#### Exercise description:
Every line containing "axis" should be copied out. Go through the entries and find them.

━━━━━ Source data ━━━━━

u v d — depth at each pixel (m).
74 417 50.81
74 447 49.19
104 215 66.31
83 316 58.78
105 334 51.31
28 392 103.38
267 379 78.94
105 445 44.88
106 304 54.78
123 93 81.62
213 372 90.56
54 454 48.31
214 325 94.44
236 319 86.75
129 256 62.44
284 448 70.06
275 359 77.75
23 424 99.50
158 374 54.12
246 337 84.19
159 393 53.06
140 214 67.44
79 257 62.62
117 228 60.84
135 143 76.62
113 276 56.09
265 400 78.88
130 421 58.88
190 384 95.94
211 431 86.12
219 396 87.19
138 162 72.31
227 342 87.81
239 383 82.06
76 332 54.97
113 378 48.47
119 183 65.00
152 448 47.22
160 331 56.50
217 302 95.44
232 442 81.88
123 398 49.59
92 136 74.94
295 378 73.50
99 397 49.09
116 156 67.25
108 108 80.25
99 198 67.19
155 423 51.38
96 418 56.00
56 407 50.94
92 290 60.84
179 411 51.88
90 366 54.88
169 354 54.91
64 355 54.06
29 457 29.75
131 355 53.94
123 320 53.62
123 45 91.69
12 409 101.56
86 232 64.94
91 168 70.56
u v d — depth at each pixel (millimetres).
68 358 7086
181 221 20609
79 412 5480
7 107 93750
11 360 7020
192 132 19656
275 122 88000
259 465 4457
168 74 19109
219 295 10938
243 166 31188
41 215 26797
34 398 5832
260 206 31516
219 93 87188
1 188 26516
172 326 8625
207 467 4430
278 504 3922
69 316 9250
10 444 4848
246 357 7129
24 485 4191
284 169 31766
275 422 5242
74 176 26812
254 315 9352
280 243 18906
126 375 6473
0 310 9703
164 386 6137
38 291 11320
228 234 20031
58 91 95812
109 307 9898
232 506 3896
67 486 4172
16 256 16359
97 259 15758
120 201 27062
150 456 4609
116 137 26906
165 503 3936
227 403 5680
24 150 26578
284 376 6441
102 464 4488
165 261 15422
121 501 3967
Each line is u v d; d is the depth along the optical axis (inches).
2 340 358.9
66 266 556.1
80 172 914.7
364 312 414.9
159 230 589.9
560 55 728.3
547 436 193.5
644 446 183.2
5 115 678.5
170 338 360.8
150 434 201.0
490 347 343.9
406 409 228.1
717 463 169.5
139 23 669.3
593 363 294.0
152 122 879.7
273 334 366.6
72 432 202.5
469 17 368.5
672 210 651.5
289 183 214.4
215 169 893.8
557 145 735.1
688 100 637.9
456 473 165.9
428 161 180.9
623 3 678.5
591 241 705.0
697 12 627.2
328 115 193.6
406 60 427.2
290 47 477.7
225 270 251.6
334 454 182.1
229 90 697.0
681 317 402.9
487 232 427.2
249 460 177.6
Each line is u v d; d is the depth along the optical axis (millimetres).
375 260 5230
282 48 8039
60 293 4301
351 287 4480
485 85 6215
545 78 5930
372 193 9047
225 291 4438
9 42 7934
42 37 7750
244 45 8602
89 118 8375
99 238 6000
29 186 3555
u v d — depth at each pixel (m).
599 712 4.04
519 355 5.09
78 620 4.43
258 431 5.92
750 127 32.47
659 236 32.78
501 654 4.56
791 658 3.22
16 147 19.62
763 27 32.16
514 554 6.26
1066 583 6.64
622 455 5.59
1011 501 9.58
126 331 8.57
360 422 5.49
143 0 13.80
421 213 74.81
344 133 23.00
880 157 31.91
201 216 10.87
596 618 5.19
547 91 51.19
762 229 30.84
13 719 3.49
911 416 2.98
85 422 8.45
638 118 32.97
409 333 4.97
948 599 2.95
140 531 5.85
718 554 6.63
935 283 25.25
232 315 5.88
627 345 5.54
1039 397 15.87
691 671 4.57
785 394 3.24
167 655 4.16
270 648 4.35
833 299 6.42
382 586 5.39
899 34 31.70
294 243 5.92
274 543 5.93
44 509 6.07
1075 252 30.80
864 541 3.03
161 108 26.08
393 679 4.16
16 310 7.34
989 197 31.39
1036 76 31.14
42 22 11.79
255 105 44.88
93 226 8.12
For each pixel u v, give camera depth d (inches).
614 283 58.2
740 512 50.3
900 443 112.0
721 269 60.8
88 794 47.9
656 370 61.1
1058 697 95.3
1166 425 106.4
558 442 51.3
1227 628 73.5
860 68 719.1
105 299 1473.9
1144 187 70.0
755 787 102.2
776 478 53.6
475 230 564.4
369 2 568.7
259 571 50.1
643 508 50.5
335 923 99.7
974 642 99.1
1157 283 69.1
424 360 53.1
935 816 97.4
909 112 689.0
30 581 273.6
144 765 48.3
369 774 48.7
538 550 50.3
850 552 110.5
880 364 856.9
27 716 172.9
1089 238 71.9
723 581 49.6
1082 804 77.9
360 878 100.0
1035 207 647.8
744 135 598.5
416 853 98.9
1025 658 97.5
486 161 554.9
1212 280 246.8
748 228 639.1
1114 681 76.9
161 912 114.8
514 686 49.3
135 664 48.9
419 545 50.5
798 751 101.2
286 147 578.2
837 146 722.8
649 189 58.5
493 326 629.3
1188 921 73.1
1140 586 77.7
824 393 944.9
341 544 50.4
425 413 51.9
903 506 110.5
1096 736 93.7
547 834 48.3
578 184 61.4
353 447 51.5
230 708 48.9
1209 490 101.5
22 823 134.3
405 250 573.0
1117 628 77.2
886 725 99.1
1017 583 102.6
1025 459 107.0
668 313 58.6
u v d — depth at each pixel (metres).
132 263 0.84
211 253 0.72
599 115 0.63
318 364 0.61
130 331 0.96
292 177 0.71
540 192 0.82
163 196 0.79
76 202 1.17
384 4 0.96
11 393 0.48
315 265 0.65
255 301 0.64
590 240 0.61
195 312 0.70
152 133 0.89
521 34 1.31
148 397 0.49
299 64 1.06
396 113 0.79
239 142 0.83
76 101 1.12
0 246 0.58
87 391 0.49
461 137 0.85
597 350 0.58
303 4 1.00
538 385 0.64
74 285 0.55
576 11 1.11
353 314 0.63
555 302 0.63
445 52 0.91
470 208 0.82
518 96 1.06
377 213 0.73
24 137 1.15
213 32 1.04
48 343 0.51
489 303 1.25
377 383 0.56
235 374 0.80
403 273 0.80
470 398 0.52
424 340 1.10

━━━━━

#### Solution to the exercise:
Each line is u v d; d is the depth along the optical axis (inches).
Each line is u v d; d is the depth along the optical axis (millimetres).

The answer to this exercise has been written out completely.